This repository contains text-to-image samples collected for the evaluations of DALL-E 3 in the whitepaper. We provide samples not only from DALL-E 3, but from the competitors we compare against in the paper.
The intent of this repository is to enable researchers in the text-to-image space to reproduce our results and foster forward progress of the text-to-image field as a whole. The samples from this repository are not meant to be demonstrations of the DALL-E 3 system.
There are six directories in this repository:
Contains ~32,000 samples from each model derived from ~8,000 captions from the MSCOCO 2014 evaluation set. These samples are intended to be used for CLIP score calculation.
Contains 4 samples for each prompt from the drawbench dataset for each model. In the paper, we evaluate these samples using GPT-4 with Vision and using human raters.

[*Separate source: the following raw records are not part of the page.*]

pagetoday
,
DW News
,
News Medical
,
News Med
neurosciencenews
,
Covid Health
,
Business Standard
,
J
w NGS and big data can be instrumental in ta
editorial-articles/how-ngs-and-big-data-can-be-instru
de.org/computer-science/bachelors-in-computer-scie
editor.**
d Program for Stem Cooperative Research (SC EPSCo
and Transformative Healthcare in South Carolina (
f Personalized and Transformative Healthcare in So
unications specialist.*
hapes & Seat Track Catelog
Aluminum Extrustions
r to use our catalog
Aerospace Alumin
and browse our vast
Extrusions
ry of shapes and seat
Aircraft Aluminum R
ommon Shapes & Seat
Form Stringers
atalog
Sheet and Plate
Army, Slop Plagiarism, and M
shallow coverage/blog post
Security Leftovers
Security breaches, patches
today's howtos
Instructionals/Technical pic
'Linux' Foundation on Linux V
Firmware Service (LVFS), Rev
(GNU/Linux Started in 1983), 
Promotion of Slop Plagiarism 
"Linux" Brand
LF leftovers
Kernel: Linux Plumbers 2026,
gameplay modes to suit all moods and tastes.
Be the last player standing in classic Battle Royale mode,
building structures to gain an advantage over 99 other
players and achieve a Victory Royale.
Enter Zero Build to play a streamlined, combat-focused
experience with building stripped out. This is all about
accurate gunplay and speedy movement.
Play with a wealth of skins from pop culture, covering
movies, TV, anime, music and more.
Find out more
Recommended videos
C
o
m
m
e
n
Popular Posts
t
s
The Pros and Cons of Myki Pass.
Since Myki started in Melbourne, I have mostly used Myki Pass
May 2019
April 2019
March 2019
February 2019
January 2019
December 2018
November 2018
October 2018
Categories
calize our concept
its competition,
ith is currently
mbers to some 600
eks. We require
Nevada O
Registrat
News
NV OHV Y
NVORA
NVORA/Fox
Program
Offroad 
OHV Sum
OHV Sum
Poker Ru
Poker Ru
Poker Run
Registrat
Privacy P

Contains 4 samples for each prompt in our upsampled drawbench dataset, which was derived using the caption upsampling methodology described in the paper. We evaluate these samples using GPT-4 with Vision.
Contains the prompts used to generate all of the samples in the other directories. Prompt files are simple text files. The order of the prompts in these files corresponds with the order of the respective image samples.
Contains 4 samples for each prompt in the T2I CompBench evaluation. We use the scripts provided with that evaluation to measure the performance of the models in our comparison.